Craig feels a sense of obligation to those children who have come through Coerver Scotland, some of whom have been training with the programme since the age of seven. For parents and children who have dedicated the early years of their lives to football – dominated by car journeys to far-flung corners of Scotland, late bedtimes, school and homework interruptions and myriad other commitments – there can often be an existential crisis when they reach a certain age.

“As they get a bit older, the famous question comes up – ‘What next, Gordon?’ It’s my belief that if they are Coerver kids, we should have answers for that. It’s about giving them the right support, the right advice and it’s about creating opportunities. With our contacts we try to help them as best we can but then you reach a point where you say ‘we need to get organised on this’ because it is a question that is coming up all the time – and we’re in 52 countries, we can have some answers for these kids and things like the Coerver Cup is preparing them for a career overseas. It might be going to university overseas, for example, because not every kid is going to become a professional.

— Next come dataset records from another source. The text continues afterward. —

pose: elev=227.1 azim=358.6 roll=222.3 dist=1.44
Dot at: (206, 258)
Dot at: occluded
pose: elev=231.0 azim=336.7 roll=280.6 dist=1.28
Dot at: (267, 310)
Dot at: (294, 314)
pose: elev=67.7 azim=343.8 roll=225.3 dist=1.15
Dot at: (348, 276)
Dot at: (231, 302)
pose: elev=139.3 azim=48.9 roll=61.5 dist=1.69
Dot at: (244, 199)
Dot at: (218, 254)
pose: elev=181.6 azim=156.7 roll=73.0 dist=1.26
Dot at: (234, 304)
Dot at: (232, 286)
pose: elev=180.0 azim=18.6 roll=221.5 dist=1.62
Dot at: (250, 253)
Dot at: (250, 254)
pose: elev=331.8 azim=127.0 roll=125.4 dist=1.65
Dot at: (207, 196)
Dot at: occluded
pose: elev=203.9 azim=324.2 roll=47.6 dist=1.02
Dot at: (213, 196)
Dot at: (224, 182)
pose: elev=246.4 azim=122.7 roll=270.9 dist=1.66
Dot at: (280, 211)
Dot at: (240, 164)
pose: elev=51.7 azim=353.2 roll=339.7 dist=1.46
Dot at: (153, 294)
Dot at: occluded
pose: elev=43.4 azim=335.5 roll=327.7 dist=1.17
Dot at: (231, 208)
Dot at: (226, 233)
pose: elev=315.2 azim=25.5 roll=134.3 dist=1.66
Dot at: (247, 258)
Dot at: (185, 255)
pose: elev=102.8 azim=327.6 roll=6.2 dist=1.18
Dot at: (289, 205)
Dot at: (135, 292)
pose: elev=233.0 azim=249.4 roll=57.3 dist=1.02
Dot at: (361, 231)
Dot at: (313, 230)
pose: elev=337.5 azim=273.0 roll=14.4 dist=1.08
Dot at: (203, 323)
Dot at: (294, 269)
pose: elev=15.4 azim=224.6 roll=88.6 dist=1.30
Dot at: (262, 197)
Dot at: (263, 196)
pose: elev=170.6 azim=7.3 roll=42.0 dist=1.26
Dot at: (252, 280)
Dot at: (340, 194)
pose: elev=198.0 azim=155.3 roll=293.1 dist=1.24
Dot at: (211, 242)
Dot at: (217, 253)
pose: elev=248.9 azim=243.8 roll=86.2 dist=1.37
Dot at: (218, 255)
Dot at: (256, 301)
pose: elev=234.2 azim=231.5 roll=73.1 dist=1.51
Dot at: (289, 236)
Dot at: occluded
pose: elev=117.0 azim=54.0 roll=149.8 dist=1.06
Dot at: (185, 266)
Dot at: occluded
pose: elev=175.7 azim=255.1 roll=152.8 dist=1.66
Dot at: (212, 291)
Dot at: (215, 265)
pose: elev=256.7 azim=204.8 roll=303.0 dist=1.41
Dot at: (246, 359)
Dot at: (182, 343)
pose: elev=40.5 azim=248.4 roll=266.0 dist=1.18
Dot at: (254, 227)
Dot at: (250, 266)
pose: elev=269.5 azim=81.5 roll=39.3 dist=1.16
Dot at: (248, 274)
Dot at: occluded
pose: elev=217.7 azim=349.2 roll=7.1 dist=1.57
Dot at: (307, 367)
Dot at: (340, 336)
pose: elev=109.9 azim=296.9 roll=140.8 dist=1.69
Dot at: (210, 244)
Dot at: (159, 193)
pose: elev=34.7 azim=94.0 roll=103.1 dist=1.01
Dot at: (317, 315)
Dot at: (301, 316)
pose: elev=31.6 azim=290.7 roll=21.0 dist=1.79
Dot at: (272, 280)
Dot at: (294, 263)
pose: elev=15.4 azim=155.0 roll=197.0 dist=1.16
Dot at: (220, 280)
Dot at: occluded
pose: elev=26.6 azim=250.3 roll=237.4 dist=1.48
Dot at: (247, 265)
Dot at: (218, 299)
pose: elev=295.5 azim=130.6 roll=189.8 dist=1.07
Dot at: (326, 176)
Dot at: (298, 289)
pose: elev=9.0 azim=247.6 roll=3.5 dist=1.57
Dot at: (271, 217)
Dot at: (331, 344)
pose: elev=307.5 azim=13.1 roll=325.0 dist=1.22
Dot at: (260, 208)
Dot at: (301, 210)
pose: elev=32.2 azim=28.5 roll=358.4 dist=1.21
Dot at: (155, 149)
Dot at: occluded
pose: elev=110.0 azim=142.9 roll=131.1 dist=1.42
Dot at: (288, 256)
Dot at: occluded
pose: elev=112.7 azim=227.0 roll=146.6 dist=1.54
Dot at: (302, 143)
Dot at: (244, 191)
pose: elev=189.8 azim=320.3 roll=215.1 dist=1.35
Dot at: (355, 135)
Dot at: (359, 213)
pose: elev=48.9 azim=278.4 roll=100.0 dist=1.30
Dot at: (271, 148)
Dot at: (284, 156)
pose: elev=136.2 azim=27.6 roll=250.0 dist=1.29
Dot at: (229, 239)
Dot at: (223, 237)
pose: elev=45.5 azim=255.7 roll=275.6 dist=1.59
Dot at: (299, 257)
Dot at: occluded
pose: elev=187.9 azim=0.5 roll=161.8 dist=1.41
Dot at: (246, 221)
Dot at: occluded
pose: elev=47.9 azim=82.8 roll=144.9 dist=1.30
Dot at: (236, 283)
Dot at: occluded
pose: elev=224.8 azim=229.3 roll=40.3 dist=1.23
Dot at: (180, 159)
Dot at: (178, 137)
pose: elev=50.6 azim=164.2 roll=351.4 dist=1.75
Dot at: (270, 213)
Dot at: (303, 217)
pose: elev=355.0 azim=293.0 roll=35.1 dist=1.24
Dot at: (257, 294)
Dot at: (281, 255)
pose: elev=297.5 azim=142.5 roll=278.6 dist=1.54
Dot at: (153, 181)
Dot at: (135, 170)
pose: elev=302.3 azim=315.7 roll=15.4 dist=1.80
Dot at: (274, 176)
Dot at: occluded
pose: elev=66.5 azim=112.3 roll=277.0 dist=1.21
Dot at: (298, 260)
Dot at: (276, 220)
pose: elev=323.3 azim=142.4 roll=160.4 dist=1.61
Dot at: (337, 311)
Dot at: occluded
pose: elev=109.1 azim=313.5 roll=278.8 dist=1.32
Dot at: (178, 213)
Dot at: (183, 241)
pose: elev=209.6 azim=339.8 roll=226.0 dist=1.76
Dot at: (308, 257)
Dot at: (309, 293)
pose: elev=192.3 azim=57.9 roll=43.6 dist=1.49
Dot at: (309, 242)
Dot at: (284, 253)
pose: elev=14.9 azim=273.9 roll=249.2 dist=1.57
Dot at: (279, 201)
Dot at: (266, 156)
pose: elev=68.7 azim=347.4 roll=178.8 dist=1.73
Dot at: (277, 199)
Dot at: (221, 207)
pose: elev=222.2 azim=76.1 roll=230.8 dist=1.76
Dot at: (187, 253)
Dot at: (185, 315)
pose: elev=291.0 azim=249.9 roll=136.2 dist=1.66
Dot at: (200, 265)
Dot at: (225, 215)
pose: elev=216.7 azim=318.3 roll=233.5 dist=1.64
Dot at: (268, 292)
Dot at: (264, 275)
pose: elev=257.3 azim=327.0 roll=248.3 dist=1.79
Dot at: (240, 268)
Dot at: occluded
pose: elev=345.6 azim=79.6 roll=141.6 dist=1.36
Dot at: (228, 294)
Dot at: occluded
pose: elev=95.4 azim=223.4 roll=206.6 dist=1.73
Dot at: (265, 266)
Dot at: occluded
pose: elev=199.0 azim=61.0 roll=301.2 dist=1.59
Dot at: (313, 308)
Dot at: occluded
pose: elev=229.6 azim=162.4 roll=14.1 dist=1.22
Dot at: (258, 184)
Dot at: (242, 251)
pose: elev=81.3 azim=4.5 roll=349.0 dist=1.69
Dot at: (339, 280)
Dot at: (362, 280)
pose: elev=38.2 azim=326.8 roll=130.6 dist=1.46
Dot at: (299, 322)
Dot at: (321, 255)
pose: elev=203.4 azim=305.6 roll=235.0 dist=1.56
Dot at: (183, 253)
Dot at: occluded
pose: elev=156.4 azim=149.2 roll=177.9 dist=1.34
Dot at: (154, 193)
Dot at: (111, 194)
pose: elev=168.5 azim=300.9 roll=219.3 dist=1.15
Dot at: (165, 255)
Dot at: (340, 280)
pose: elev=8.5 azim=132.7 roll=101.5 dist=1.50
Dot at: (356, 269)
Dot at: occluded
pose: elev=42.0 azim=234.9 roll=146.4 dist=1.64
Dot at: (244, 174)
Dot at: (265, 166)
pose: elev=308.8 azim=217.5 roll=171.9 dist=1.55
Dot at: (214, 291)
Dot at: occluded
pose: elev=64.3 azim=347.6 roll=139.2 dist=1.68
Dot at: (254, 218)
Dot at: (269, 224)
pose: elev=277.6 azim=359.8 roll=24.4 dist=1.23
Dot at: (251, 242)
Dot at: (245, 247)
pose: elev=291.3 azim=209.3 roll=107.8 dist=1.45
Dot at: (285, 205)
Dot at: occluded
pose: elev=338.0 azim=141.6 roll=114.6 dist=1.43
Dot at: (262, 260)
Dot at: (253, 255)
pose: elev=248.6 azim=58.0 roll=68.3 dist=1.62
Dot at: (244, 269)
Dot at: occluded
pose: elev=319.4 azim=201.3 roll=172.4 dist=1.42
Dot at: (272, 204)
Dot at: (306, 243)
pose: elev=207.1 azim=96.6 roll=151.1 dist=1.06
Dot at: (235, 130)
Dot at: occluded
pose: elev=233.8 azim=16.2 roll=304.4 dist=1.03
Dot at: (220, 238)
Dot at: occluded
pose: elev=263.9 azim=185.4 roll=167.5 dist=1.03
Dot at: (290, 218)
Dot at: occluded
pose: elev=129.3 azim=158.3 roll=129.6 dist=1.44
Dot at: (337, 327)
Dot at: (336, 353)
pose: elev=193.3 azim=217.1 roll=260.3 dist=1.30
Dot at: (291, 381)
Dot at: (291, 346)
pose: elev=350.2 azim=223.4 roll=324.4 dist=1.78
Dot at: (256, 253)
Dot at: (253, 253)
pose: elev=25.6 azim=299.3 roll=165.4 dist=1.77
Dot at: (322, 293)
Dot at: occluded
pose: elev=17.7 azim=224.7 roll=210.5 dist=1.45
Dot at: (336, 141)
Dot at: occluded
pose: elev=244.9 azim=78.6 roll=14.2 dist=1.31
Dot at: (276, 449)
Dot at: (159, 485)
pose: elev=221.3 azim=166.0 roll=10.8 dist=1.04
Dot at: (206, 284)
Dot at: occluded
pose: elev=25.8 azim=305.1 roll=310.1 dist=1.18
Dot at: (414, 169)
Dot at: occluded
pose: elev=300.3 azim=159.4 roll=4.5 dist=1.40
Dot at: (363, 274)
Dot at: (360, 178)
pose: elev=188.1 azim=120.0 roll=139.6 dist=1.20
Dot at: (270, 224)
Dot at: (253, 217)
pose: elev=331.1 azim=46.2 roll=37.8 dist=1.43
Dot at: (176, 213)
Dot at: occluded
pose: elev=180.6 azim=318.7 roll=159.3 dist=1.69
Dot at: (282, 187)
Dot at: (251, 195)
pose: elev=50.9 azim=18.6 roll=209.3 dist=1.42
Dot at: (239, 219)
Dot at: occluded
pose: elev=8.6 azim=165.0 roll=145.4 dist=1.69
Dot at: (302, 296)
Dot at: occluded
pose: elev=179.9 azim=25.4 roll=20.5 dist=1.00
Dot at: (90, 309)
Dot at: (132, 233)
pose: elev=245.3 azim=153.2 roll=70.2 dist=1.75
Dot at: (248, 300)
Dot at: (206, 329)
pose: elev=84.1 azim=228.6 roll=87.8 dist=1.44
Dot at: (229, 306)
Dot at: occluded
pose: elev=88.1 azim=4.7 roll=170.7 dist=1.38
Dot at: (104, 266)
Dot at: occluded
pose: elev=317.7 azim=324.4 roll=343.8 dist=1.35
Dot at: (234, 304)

“Ninety-nine per cent of those players aren’t going to make it but they will still be very good players. We should be able to help them as well. It’s about creating opportunity and circumstances and maybe we can put them into our own programme that gives them university studies and full-time training in as professional an environment as you can make it. The only way we can do that is by taking it ourselves.”

Craig draws on two examples of ‘penny-dropping moments’ for youngsters who came through the Coerver system, one who remains in British professional football and another who moved away.

“One kid, a goalkeeper called John McCracken who is at Stoke Under-23s, came with us to Benfica and he says to this day that was the penny-dropping moment. He told me ‘my experience with you for that one month, made me a pro. I saw what I had to do’. There’s another Scottish Coerver kid who is going to be working for us in Portugal. He’s not playing top end in Portugal but he is playing competitive football, he’s fluent in Portuguese, has a Portuguese girlfriend, he has a life there and he says ‘Gordon, I love it here’. He was a player at Ross County at the time, he had a contract, but he said ‘it’s not what I want, it’s not what I expected’. So he ended up in Portugal. Whenever we go out now for dinner, he’s the one who orders in Portuguese.”

For now, though, the focus is on Helsingborg where Craig is hoping the penny-dropping moments he refers to resemble something akin to a Scottish wedding scramble for the 47 kids that will travel to Sweden this weekend.